Two and a half years after unveiling Stadia on stage at GDC, the game streaming service is officially done. Subscribers will have access to the games library through January 18 of next year, after which point, it will shut down for good. Google adds in a blog post that it expects to have all refunds for subscribers issued by around that time, as well.
Google had not acknowledged previous struggles with the service. In a tweet dated late-July 2022, the company noted simply, “Stadia is not shutting down. Rest assured we’re always working on bringing more great games to the platform and Stadia Pro.” Google, meanwhile, had taken an aggressive strategy of offering months-long trials in an attempt to build an audience.
“[W] while Stadia’s approach to streaming games for consumers was built on a strong technology foundation, it hasn’t gained the traction with users that we expected so we’ve made the difficult decision to begin winding down our Stadia streaming service,” Stadia VP and GM Phil Harrison notes in the post.

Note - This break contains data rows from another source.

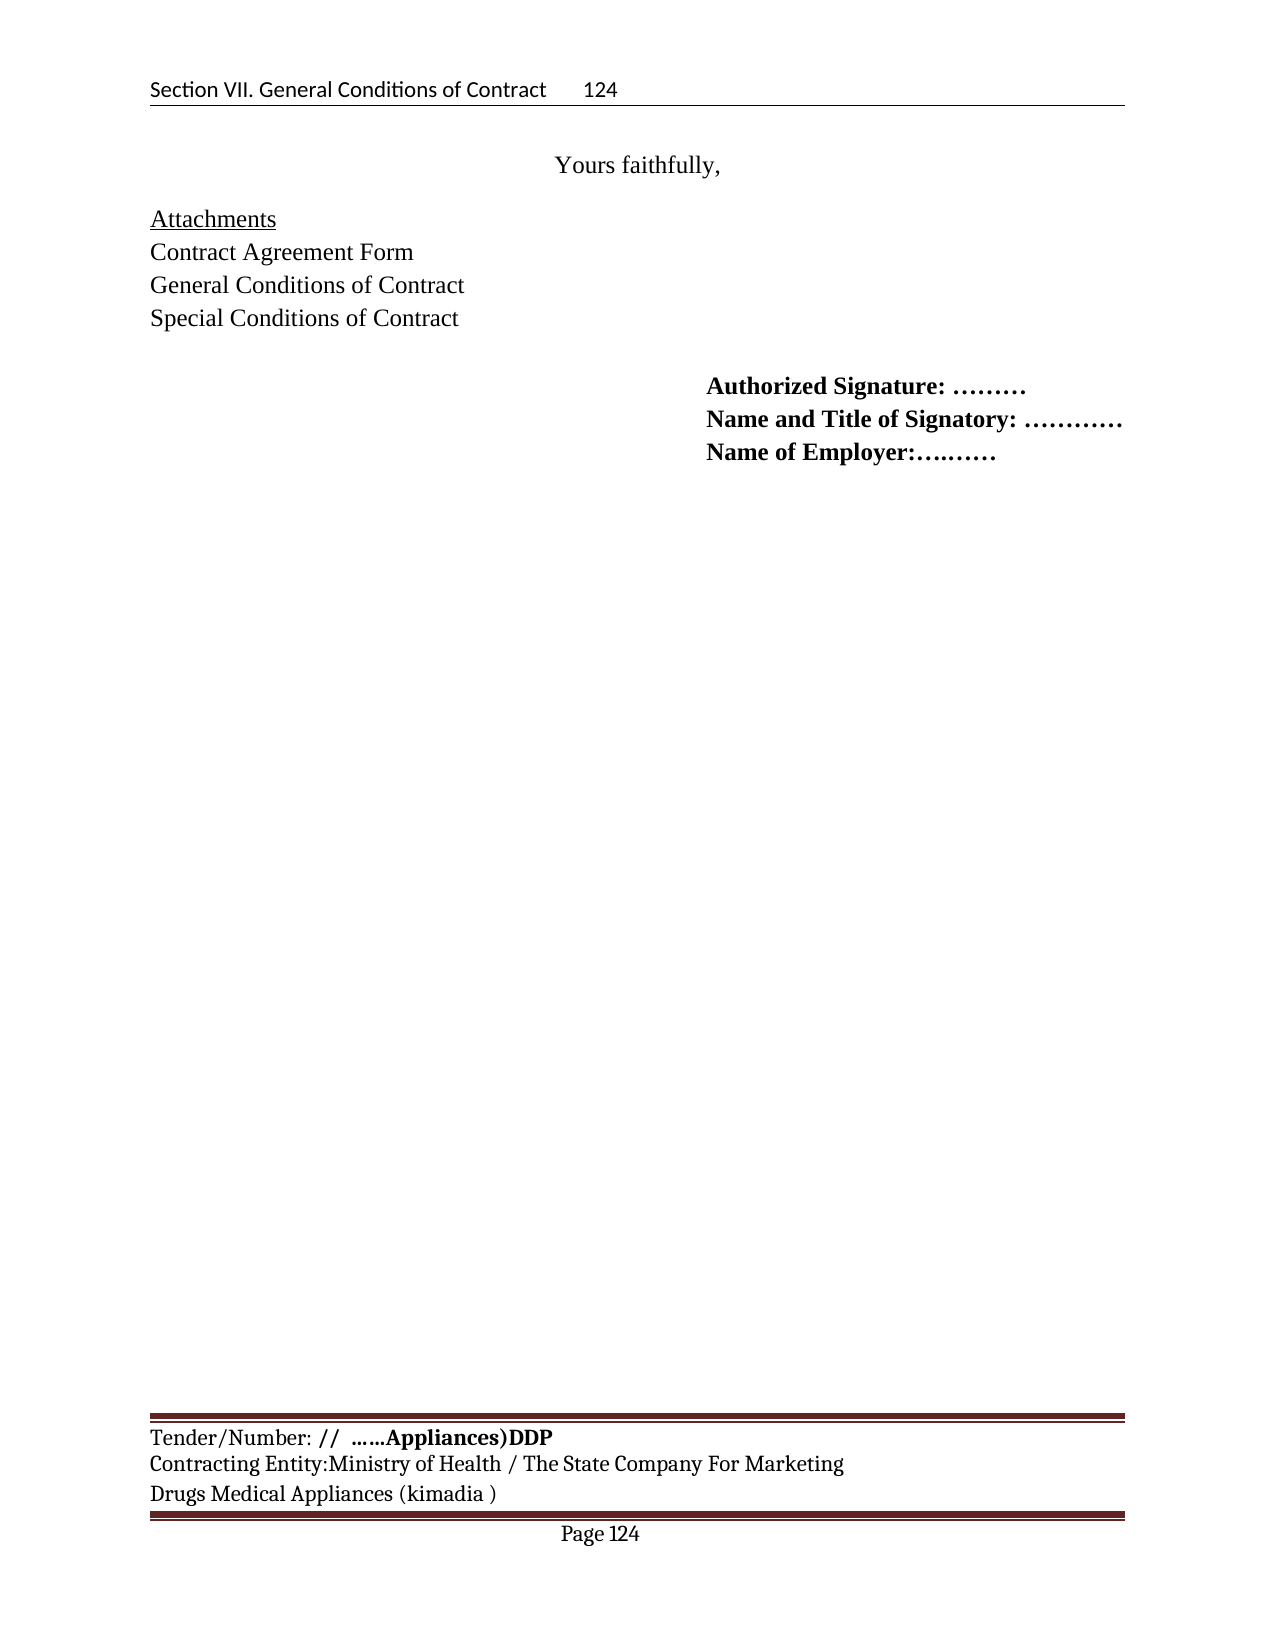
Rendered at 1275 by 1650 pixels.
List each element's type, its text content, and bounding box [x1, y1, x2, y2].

text Name of Employer:….…… [150, 437, 1125, 466]
text Attachments [150, 204, 1125, 233]
text General Conditions of Contract [150, 270, 1125, 299]
text Name and Title of Signatory: ………… [150, 404, 1125, 433]
text Special Conditions of Contract [150, 303, 1125, 332]
text Yours faithfully, [150, 150, 1125, 179]
text Authorized Signature: ……… [150, 371, 1125, 400]
text Contract Agreement Form [150, 237, 1125, 266]
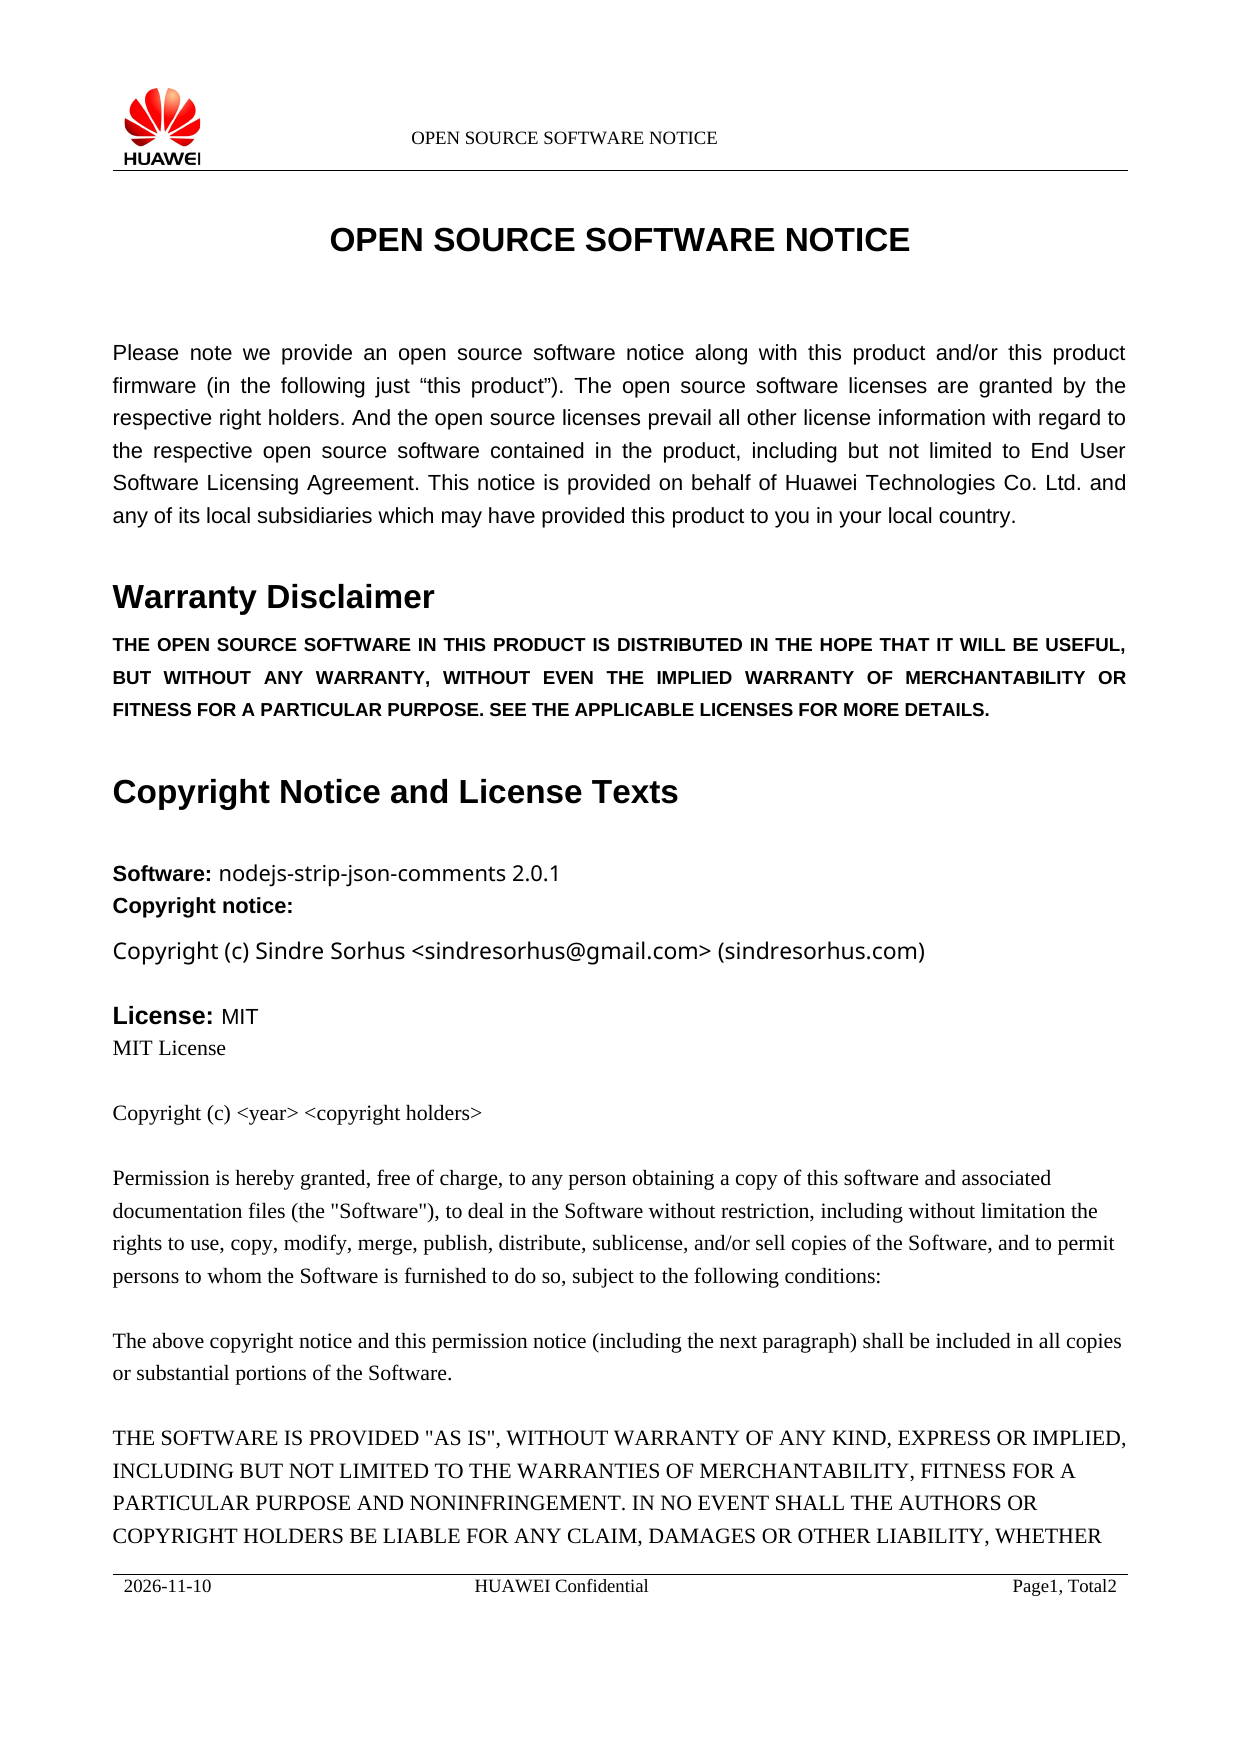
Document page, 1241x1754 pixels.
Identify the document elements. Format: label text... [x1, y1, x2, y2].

text Copyright notice: [112, 889, 1128, 921]
text Copyright (c) Sindre Sorhus <sindresorhus@gmail.com> (sindresorhus.com) [112, 934, 1128, 999]
text The open source software in this product is distributed in the hope that it will be useful, but WITHOUT ANY WARRANTY, without even the implied warranty of MERCHANTABILITY or FITNESS FOR A PARTICULAR PURPOSE. See the applicable licenses for more details. [112, 629, 1128, 726]
text License: MIT [112, 999, 1128, 1031]
text Please note we provide an open source software notice along with this product and/or this product firmware (in the following just “this product”). The open source software licenses are granted by the respective right holders. And the open source licenses prevail all other license information with regard to the respective open source software contained in the product, including but not limited to End User Software Licensing Agreement. This notice is provided on behalf of Huawei Technologies Co. Ltd. and any of its local subsidiaries which may have provided this product to you in your local country. [112, 336, 1128, 531]
text OPEN SOURCE SOFTWARE NOTICE [112, 206, 1128, 271]
title Software: nodejs-strip-json-comments 2.0.1 [112, 856, 1128, 889]
text Warranty Disclaimer [112, 564, 1128, 629]
text MIT License Copyright (c) <year> <copyright holders> Permission is hereby granted, free of charge, to any person obtaining a copy of this software and associated documentation files (the "Software"), to deal in the Software without restriction, including without limitation the rights to use, copy, modify, merge, publish, distribute, sublicense, and/or sell copies of the Software, and to permit persons to whom the Software is furnished to do so, subject to the following conditions: The above copyright notice and this permission notice (including the next paragraph) shall be included in all copies or substantial portions of the Software. THE SOFTWARE IS PROVIDED "AS IS", WITHOUT WARRANTY OF ANY KIND, EXPRESS OR IMPLIED, INCLUDING BUT NOT LIMITED TO THE WARRANTIES OF MERCHANTABILITY, FITNESS FOR A PARTICULAR PURPOSE AND NONINFRINGEMENT. IN NO EVENT SHALL THE AUTHORS OR COPYRIGHT HOLDERS BE LIABLE FOR ANY CLAIM, DAMAGES OR OTHER LIABILITY, WHETHER IN AN ACTION OF CONTRACT, TORT OR OTHERWISE, ARISING FROM, OUT OF OR IN CONNECTION WITH THE SOFTWARE OR THE USE OR OTHER DEALINGS IN THE SOFTWARE. [112, 1031, 1128, 1551]
picture [124, 88, 201, 165]
text Copyright Notice and License Texts [112, 759, 1128, 824]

The company is framing a kind of silver lining in the infrastructure it built to bring low-latency game streaming to life. Harrison adds,
We see clear opportunities to apply this technology across other parts of Google like YouTube, Google Play, and our Augmented Reality (AR) efforts — as well as make it available to our industry partners, which aligns with where we see the future of gaming headed. We remain deeply committed to gaming, and we will continue to invest in new tools, technologies and platforms that power the success of developers, industry partners, cloud customers and creators.
While the service received generally good reviews, Google faced an uphill battle, with stiff competition from first-party Sony and Microsoft offerings, as well as Amazon’s similar platform, Luna. Last February, it shut down its own internal development studio, Stadia Games and Entertainment, which was created to bring exclusive first-party titles to the platform. Harrison noted at the time, “Given our focus on building on the proven technology of Stadia as well as deepening our business partnerships, we’ve decided that we will not be investing further in bringing exclusive content from our internal development team SG&E, beyond any near-term planned games.”
Some of those employees who remained on the Stadia team will be transferred to other positions inside Google, according to Harrison.